[Layout dataset entries]
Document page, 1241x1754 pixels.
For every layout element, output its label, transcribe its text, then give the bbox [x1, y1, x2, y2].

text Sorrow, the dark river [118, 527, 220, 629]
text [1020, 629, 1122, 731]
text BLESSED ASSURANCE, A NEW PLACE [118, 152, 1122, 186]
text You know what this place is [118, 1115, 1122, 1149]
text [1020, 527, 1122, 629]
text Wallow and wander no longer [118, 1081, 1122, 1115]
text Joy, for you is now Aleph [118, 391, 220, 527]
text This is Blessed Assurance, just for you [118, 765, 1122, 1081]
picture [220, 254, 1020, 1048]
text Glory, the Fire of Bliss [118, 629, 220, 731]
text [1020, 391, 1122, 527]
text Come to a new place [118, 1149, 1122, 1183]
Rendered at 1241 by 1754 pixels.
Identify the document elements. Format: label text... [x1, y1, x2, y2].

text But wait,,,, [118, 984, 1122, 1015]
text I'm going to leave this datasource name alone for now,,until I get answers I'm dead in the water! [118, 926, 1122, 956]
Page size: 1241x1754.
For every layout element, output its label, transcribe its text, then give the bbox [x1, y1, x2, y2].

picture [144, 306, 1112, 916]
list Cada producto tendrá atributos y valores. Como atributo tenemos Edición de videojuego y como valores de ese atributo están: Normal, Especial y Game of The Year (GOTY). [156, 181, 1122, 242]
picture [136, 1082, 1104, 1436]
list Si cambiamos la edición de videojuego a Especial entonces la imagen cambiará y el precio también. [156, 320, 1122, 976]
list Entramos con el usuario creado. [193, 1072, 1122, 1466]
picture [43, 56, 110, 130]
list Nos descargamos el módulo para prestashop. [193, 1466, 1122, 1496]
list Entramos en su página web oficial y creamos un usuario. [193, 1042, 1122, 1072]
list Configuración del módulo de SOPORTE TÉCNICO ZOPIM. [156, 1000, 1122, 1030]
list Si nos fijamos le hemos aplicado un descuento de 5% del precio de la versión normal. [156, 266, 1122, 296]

AIM OF THE TASK:
Reproduce all of the material above, substituting "read out" for every occurrence of "transcribe" and leaving everything else unchanged.

ANSWER FOR THE TASK:
Document page, 1241x1754 pixels.
For every layout element, output its label, read out its text, then give the bbox [x1, y1, x2, y2].

text Sorrow, the dark river [118, 527, 220, 629]
text [1020, 629, 1122, 731]
text BLESSED ASSURANCE, A NEW PLACE [118, 152, 1122, 186]
text You know what this place is [118, 1115, 1122, 1149]
text [1020, 527, 1122, 629]
text Wallow and wander no longer [118, 1081, 1122, 1115]
text Joy, for you is now Aleph [118, 391, 220, 527]
text This is Blessed Assurance, just for you [118, 765, 1122, 1081]
picture [220, 254, 1020, 1048]
text Glory, the Fire of Bliss [118, 629, 220, 731]
text [1020, 391, 1122, 527]
text Come to a new place [118, 1149, 1122, 1183]
Rendered at 1241 by 1754 pixels.
Identify the document elements. Format: label text... [x1, y1, x2, y2].

text But wait,,,, [118, 984, 1122, 1015]
text I'm going to leave this datasource name alone for now,,until I get answers I'm dead in the water! [118, 926, 1122, 956]
Page size: 1241x1754.
For every layout element, output its label, read out its text, then give the bbox [x1, y1, x2, y2].

picture [144, 306, 1112, 916]
list Cada producto tendrá atributos y valores. Como atributo tenemos Edición de videojuego y como valores de ese atributo están: Normal, Especial y Game of The Year (GOTY). [156, 181, 1122, 242]
picture [136, 1082, 1104, 1436]
list Si cambiamos la edición de videojuego a Especial entonces la imagen cambiará y el precio también. [156, 320, 1122, 976]
list Entramos con el usuario creado. [193, 1072, 1122, 1466]
picture [43, 56, 110, 130]
list Nos descargamos el módulo para prestashop. [193, 1466, 1122, 1496]
list Entramos en su página web oficial y creamos un usuario. [193, 1042, 1122, 1072]
list Configuración del módulo de SOPORTE TÉCNICO ZOPIM. [156, 1000, 1122, 1030]
list Si nos fijamos le hemos aplicado un descuento de 5% del precio de la versión normal. [156, 266, 1122, 296]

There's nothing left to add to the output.